Thursday, December 3, 2009

Mystery Solved (from David)

David sent me this blog post. It is dated November 9, 2009.

David writes:

I love a good mystery. I've been reading alot of Patterson and Cornwell since I've been in jail. In the depths of my addiction and acting out I would ask myself, "Why am I like this?" I could not understand how a somewhat intelligent person could choose this way of life. That I would willingly look at child pornography, spend sleepless nights looking at pornography and chatting online. That I would risk my entire life as I knew it for so little reward. That I would ignore the sad faces of children and the damage I was doing to my marriage.
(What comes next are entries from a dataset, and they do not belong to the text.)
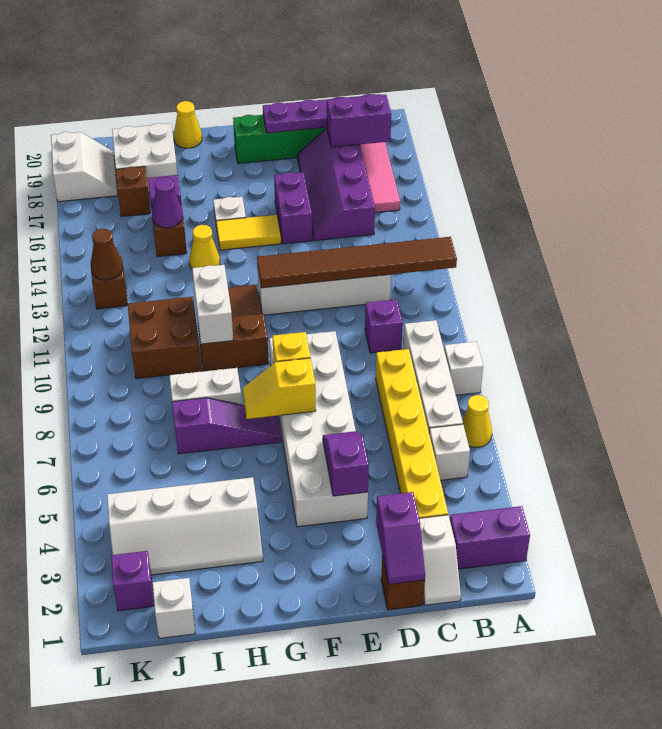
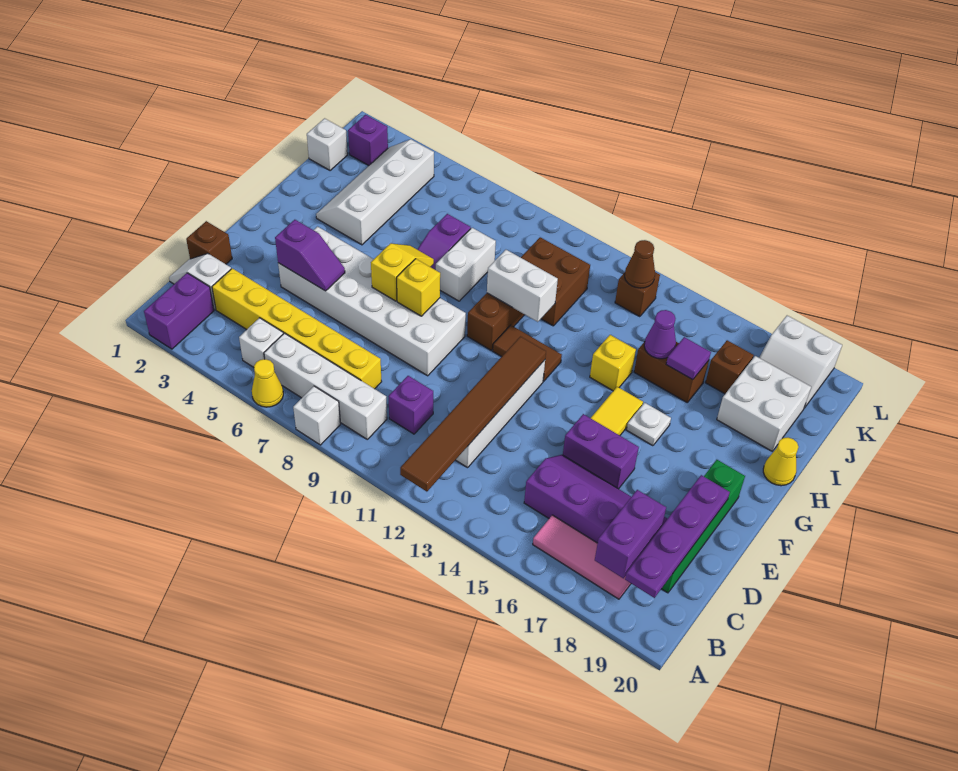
purple slope D1:D2 level 2 top 2 -> none
yellow cone H14 level 1 -> yellow brick H14 level 1

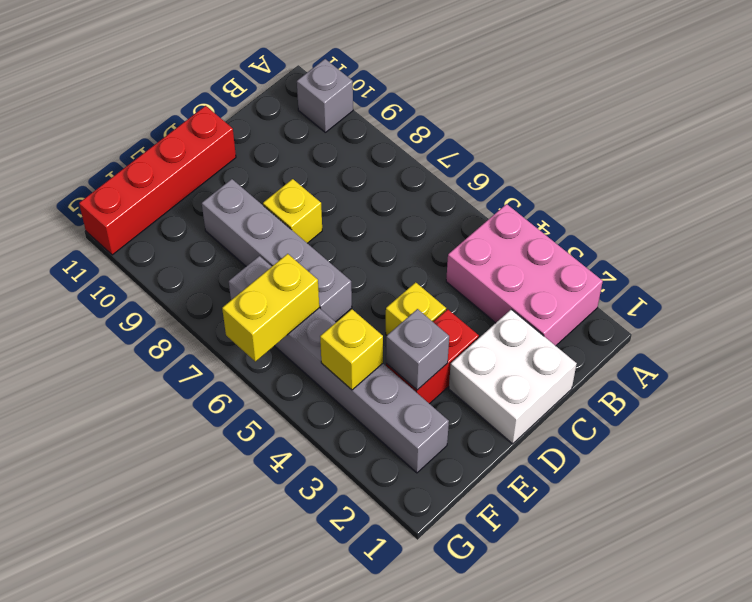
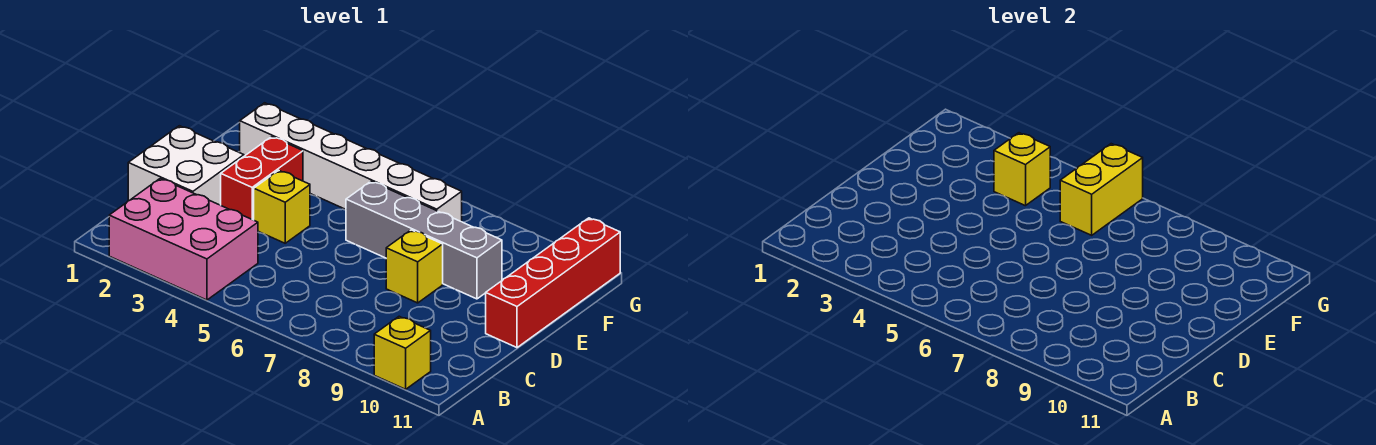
grey brick A10 level 1 -> yellow brick A10 level 1
grey brick E3 level 2 -> none
grey brick F2:F7 level 1 -> white brick F2:F7 level 1

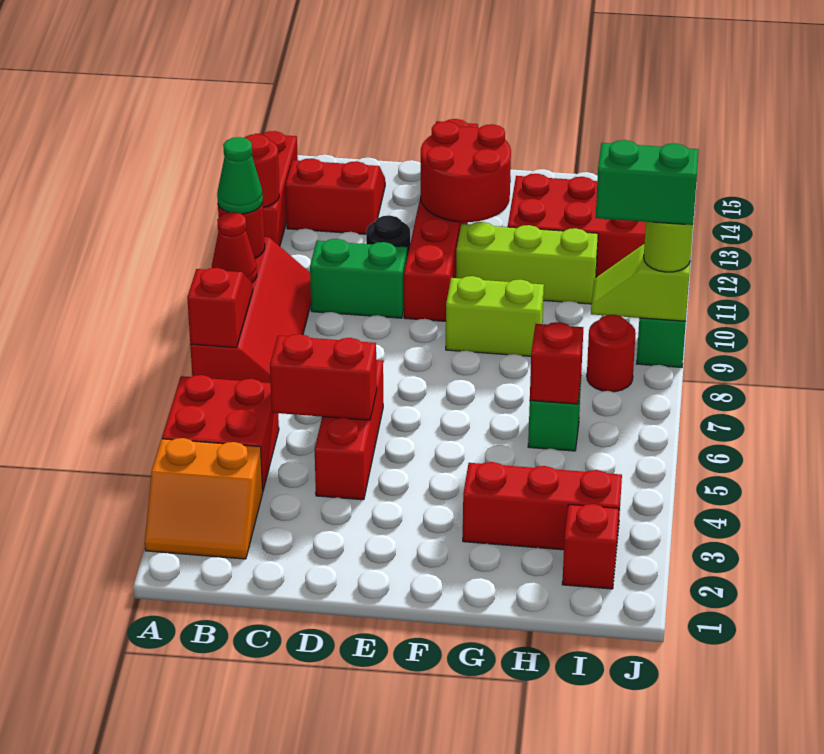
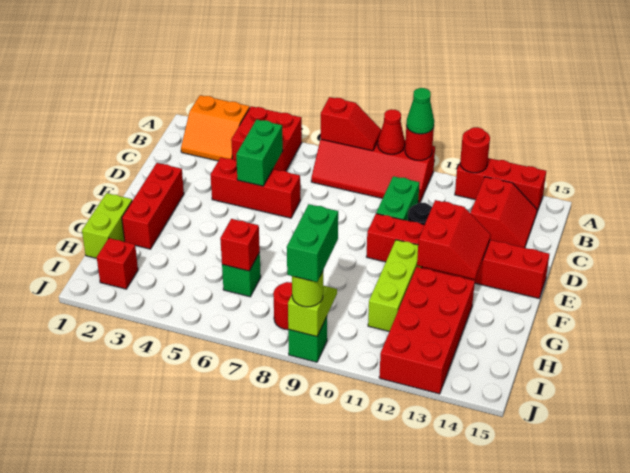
orange slope A2:B3 level 1 top 3 -> orange slope A2:B3 level 1 top A
red brick C5:D5 level 2 -> green brick C5:D5 level 2
red round brick E12:F13 level 2 -> red slope E12:F13 level 2 top 12
lime brick F9:G9 level 1 -> lime brick G1:H1 level 1
red brick G3:I3 level 1 -> red brick E2:G2 level 1

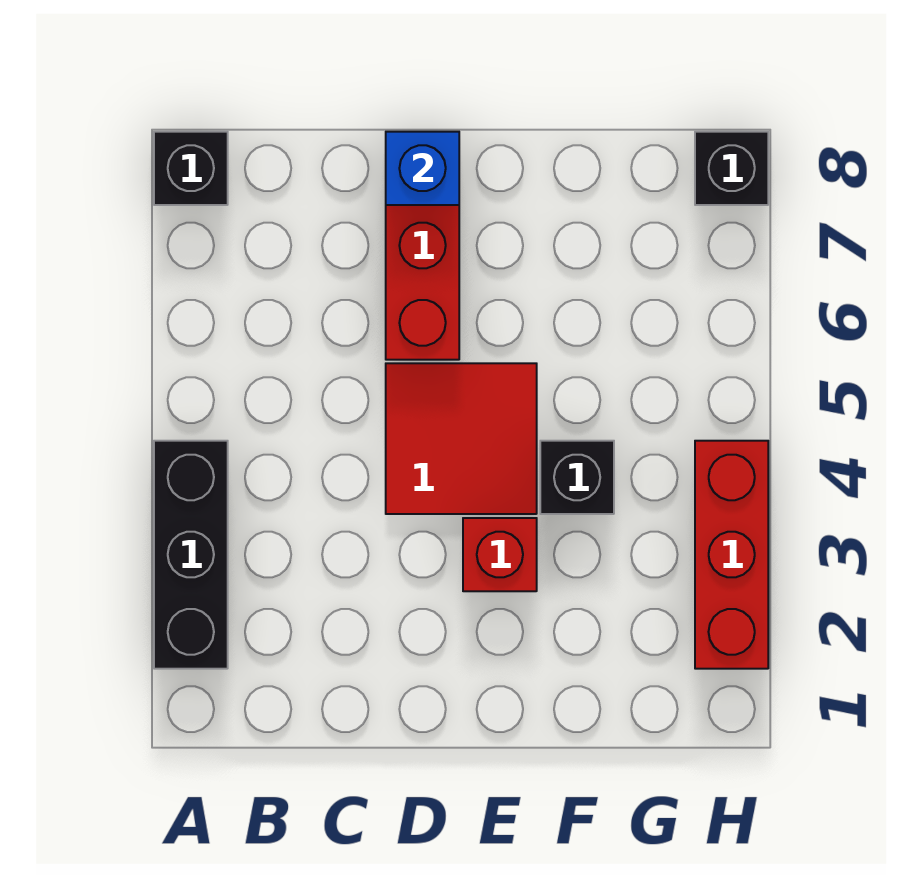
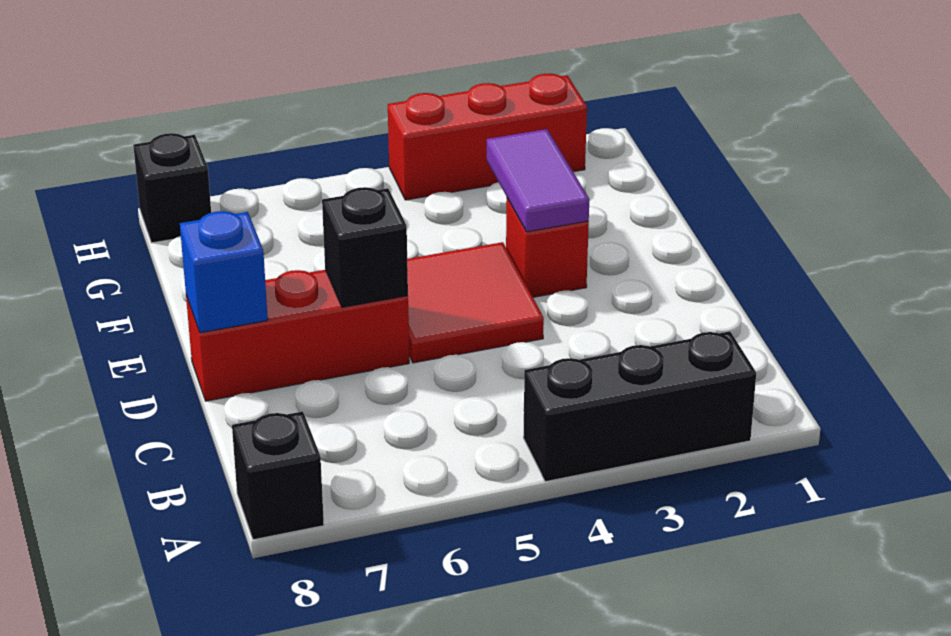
none -> purple tile E3:F3 level 2
black brick F4 level 1 -> black brick D6 level 2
Even when I was in recovery I still had no clue why I was what I was. I told Dr. Peaslee, our therapist, that if I got nothing else out of therapy, I wanted to understand what led me to the choices I made. As we progressed in therapy it became obvious that I would never solve the mystery with a single answer. It wasn't the butler in the pantry with a knife. It was a series of events and choices over time. From early sexual acting out to discovery of pornography at 9 to drug addiction to discovering the Internet, to distant relationships and self-hatred to conscious choices to look at child pornography. They were all clues that helped solve the case. Had I chosen to examine the clues earlier, the mystery may have had a different ending. That's what I encourage others to do. Don't let others write your ending. Become your own coauthor (with God) and end the mystery.